Tindak Kekerasan Dalam Rumah Tangga (KDRT)
Keluarga adalah satuan unit
terkecil dari sebuah masyarakat. Tak jarang, keluarga menjadi tempat yang rawan
terjadinya kekerasan. Sering kali, yang disinyalir menjadi korban Kekerasan
Dalam Rumah Tangga (KDRT) adalah perempuan dan anak-anak. Mengapa hal itu masih
sering terjadi?.
KDRT dipandang sebagai akibat dari
tatanan budaya patriakhi yang masih berlaku di Indonesia dengan menempatkan peran
laki-laki sebagai penguasa. Sehingga, laki-laki menganggap bahwa perempuan
adalah miliknya yang harus menuruti kemauan laki-laki.
Istilah KDRT sebenarnya dipakai untuk menunjukan kasus tindakan kasar dan kejam serta penelantaran secara disengaja dalam hubungan kekeluargaan. Bentuk-bentuk tindakan KDRT bisa berupa meludahi, meninju, mencekik, bahkan menyiram dengan air panas. Bermula dari tindak kekerasan kecil akan berdampak fatal apabila ada pergeseran dari penganiayaan menjadi pembunuhan.

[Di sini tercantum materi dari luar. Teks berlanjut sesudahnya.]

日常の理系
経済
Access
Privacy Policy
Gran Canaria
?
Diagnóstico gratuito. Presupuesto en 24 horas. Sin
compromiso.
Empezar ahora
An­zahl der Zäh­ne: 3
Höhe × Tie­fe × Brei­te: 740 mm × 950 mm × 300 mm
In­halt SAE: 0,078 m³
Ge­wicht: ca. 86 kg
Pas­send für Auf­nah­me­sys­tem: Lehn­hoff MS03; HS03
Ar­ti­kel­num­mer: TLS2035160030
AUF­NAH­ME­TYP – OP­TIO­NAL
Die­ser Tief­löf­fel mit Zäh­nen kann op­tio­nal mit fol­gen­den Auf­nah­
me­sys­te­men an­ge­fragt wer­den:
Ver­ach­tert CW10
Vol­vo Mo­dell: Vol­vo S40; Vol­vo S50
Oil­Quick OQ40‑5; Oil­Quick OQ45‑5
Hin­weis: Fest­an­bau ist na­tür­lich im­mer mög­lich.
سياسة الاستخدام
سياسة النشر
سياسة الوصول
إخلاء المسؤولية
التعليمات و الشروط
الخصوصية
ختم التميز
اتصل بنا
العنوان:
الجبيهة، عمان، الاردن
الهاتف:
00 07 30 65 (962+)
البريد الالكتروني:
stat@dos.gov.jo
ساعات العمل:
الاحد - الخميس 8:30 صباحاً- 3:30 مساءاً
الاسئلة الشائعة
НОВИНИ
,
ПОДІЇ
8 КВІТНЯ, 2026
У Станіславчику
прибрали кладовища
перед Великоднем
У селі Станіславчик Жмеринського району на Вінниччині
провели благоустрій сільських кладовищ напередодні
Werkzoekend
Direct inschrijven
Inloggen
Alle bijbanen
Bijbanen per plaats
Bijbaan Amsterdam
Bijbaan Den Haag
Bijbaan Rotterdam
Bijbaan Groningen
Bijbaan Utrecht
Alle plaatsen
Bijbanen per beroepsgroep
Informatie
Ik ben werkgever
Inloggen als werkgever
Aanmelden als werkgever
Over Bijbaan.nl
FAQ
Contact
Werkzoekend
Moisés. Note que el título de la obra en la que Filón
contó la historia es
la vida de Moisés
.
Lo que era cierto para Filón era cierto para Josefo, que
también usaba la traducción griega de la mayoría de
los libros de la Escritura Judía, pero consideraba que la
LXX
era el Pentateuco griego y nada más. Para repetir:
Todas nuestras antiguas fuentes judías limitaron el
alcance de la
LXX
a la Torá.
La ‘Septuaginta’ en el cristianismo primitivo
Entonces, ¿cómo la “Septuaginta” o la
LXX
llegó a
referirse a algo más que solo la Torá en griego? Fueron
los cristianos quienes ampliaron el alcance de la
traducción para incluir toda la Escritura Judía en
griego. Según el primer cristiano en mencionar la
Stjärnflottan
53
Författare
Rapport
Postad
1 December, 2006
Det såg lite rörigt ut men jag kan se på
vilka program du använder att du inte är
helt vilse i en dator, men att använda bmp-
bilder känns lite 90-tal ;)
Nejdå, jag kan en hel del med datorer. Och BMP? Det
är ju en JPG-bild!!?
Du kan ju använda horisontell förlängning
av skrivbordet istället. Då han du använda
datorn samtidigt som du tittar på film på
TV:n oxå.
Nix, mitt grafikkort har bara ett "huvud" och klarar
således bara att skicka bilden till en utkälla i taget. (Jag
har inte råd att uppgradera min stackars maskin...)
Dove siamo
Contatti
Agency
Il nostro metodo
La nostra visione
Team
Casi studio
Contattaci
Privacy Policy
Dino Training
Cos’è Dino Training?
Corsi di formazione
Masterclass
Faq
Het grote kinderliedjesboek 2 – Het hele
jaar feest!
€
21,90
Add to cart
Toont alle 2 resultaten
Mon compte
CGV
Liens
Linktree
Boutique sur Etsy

Faktor yang mempengaruhi seorang
suami berbuat kejam kepada anggota keluarganya bisa berasal dari effek narkoba
atau alkohol, sakit mental, strees, frustasi, kemiskinan, dan paling umum
adalah korban tidak bertindak sesuai dengan kehendak yang inginkan oleh pelaku.
Selain itu tindak KDRT dapat dialami oleh anak-anak yang dilakukan oleh ibunya.
Effek dari KDRT yang cukup jelas ketara adalah cedera fisik seperti luka
di badan. Selain itu, korban juga mengalami cedera psikologis seperti depresi,
ketakutan dan komplain somatik lainnya. Tindak KDRT tidak hanya berdampak pada
korban saja, tetapi bisa berdampak pada orang lain yang menyaksikan kekerasan
yang menimpa seseorang. Misalnya: Ketika suami sedang melakukan tindak
kekerasan seperti menampar istrinya, kebetulan anaknya melihat tindakan
tersebut. Kekejaman yang anak saksikan tadi akan berpengaruh kepada dirinya. Dia
akan mengalami problem perilaku dan kehilangan kompetensi sosial dalam
pergaulan di luar lingkungan keluarga.
KDRT masih dianggap hidden problem karena pada umumnya
urusan keluarga menyangkut urusan pribadi. Campur tangan dari pihak lain
terhadap korban yang sedang dilanda masalah dianggap tidak sopan karena
melanggar privasi orang. Dalam hal ini, dapat dianalogikan bahwa KDRT ibarat
sebuah gunung es di samudera atlantik. Tampak kecil puncaknya dilihat dari
permukaan, tetapi jika dilihat ke dalam maka semakin besar dan luas.
Komunikasi antar anggota keluarga
yang terjalin dengan baik dapat meredam tindak KDRT. Juga dari komunikasi,
anggota keluarga yang sedang berselisih dapat mencari solusi dengan kepala
dingin. Apabila didapati salah satu anggota keluarga menjadi korban kekerasan,
segera laporkan kepada RT/Ssepuh Desa untuk mendamaikan. Jika kekerasan itu
masih terulang kembali, supaya tidak terjadi hal-hal yang tidak diinginkan
seperti kematian, segera laporkan kasus tersebut kepada penegak hukum.
Sumber buku:
Tony Tampake. 2011.
Laporan Penelitian Kekerasan Terhadap
Perempuan dan Peran Agama-agama Jateng dan DIY (Studi Peranan Lembaga-Lembaga
Agama Dalam Mencegah dan Menangani Kasus KDRT Di Kota Kudus, Jawa Tengah.
Semarang: Kementrian Agama Balai Penelitian dan Pengembangan Agama.